本書は東洋史の碩学による論文集。まとめて読むことで単に一国や一地域単位ではなく、東アジア、西アジア、ヨーロッパの三地域の時代区分の時間差や相互作用について俯瞰できる内容になっている。著者が西アジアを論ずる論文を一つ挟むことで、著者が西アジアについても重視していたことがよくわかる。
著者宮崎市定が最も多くの頁を割いているのは「東洋的近世」と題する、中国の近世(=宋~清代)の付いての概論であり、唐宋変革論を唱えた内藤湖南について、師の説を補強、継承している。その中で隋の煬帝による大運河の開削といった交通の歴史やヨーロッパや西アジアの歴史との比較検討など、新たな視点を多く採り入れているのがこの「東洋的近世」である。

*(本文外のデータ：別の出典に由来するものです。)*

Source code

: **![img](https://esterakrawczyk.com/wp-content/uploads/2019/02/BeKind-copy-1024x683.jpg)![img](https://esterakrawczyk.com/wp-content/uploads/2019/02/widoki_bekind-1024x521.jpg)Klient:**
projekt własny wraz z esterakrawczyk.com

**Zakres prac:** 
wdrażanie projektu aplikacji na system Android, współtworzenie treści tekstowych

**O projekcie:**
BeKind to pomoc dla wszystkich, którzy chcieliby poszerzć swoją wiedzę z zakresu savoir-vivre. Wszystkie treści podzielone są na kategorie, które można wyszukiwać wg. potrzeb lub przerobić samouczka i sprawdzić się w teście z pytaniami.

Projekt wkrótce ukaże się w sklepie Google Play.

両者の違いはやはり戦前と戦後という学者としての活動時期の相違に由来するものである。内藤が欧米諸国に追い付くことや旧態依然としたイメージ(狭義のオリエンタリズム)の払拭を図ろうとしたのに対し、宮崎は満洲事変以来日本が国を挙げて行ってきた戦争の反省とその反動としての卑屈さや劣等感の克服が念頭にあるように思った。特定の古代や近世といった特定の時代や地域のみで歴史を区切らず、アジアという地域単位での通史(あるいは世界史)、という捉え方をしたのもむべなることである。
歴史の輪郭と動態
本書を読んでいて目から鱗が落ちたのは、求心力と遠心力を通じた歴史の見方である。中国史で言えば、複数の国家が分立する春秋戦国時代に一つの強国による統一を志向する求心力が働いて秦や漢による中国統一(古代帝国の成立)が成し遂げられ、後漢の末期にあたって災害の連続や政治腐敗によって求心力が低下して分裂を志向する遠心力が働いて三国時代やそれに続く南北朝時代(分裂の時代)が到来した、というのがその概略である。これは西洋で言えばローマ帝国の成立とその分裂、日本で言えば奈良時代~平安時代の律令制の確立と武家政権の成立による王権の分裂がそれに当たる。
中世の流れを受けた近世では再び求心力が働き始め、その結実として強固な求心力を基盤とする国家が成立する近代を迎える。これもまた中国史で言うと宋の統一から元、明、清といった塞外の民族からの接触や被支配を経て近代主義を旨とする中華民国の成立までの時代に当たる。近世は中世を克服する動きに連続するが、近世への移行のきっかけとして古代文化や原典の回帰が起こり、結果的にイスラーム教の誕生、ルネサンス・宗教改革や宋学(朱子学)の成立、鎌倉仏教の誕生に相当するという見方が刺激的だった。
本来ならより詳細に内容をここでも取り上げていきたいが、教科書的な知識の網羅に終始しそうなので控えることに。内藤湖南の『東洋文化史』の記事でも考えたことでもあるが。